-- WORK TASK --
A verbatim reproduction of all the entries is needed.

# # #

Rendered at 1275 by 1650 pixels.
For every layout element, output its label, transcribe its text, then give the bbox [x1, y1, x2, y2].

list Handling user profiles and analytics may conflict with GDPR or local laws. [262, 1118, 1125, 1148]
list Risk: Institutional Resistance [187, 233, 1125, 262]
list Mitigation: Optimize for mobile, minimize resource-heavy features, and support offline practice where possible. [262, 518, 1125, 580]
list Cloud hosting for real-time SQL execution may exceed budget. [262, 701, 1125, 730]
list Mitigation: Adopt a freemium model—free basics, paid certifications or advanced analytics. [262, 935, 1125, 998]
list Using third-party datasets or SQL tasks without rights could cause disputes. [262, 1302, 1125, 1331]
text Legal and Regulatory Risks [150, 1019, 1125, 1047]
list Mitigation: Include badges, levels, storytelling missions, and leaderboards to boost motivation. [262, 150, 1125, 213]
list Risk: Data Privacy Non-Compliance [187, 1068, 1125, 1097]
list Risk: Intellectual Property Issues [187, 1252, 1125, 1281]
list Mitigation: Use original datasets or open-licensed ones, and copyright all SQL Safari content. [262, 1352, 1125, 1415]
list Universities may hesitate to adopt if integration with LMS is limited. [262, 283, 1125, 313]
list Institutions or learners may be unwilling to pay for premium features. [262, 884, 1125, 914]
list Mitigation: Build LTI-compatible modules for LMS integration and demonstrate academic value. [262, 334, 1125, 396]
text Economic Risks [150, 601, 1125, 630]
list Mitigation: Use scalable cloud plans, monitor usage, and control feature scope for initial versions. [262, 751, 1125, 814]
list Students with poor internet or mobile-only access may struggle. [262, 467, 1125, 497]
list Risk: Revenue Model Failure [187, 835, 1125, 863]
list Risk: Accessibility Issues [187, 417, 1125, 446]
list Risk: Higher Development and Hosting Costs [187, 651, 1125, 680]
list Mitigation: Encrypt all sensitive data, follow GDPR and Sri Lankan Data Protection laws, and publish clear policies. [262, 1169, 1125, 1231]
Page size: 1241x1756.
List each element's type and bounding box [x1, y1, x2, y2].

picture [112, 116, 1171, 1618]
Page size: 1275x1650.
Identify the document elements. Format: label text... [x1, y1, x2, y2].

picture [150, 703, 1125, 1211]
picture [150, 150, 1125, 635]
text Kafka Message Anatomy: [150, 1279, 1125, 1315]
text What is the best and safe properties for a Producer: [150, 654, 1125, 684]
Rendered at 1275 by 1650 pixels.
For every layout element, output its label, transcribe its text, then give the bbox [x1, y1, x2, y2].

# # #

-- ANSWER FOR THIS EXERCISE --
Rendered at 1275 by 1650 pixels.
For every layout element, output its label, transcribe its text, then give the bbox [x1, y1, x2, y2].

list Handling user profiles and analytics may conflict with GDPR or local laws. [262, 1118, 1125, 1148]
list Risk: Institutional Resistance [187, 233, 1125, 262]
list Mitigation: Optimize for mobile, minimize resource-heavy features, and support offline practice where possible. [262, 518, 1125, 580]
list Cloud hosting for real-time SQL execution may exceed budget. [262, 701, 1125, 730]
list Mitigation: Adopt a freemium model—free basics, paid certifications or advanced analytics. [262, 935, 1125, 998]
list Using third-party datasets or SQL tasks without rights could cause disputes. [262, 1302, 1125, 1331]
text Legal and Regulatory Risks [150, 1019, 1125, 1047]
list Mitigation: Include badges, levels, storytelling missions, and leaderboards to boost motivation. [262, 150, 1125, 213]
list Risk: Data Privacy Non-Compliance [187, 1068, 1125, 1097]
list Risk: Intellectual Property Issues [187, 1252, 1125, 1281]
list Mitigation: Use original datasets or open-licensed ones, and copyright all SQL Safari content. [262, 1352, 1125, 1415]
list Universities may hesitate to adopt if integration with LMS is limited. [262, 283, 1125, 313]
list Institutions or learners may be unwilling to pay for premium features. [262, 884, 1125, 914]
list Mitigation: Build LTI-compatible modules for LMS integration and demonstrate academic value. [262, 334, 1125, 396]
text Economic Risks [150, 601, 1125, 630]
list Mitigation: Use scalable cloud plans, monitor usage, and control feature scope for initial versions. [262, 751, 1125, 814]
list Students with poor internet or mobile-only access may struggle. [262, 467, 1125, 497]
list Risk: Revenue Model Failure [187, 835, 1125, 863]
list Risk: Accessibility Issues [187, 417, 1125, 446]
list Risk: Higher Development and Hosting Costs [187, 651, 1125, 680]
list Mitigation: Encrypt all sensitive data, follow GDPR and Sri Lankan Data Protection laws, and publish clear policies. [262, 1169, 1125, 1231]
Page size: 1241x1756.
List each element's type and bounding box [x1, y1, x2, y2].

picture [112, 116, 1171, 1618]
Page size: 1275x1650.
Identify the document elements. Format: label text... [x1, y1, x2, y2].

picture [150, 703, 1125, 1211]
picture [150, 150, 1125, 635]
text Kafka Message Anatomy: [150, 1279, 1125, 1315]
text What is the best and safe properties for a Producer: [150, 654, 1125, 684]
Rendered at 1275 by 1650 pixels.
For every layout element, output its label, transcribe its text, then give the bbox [x1, y1, x2, y2].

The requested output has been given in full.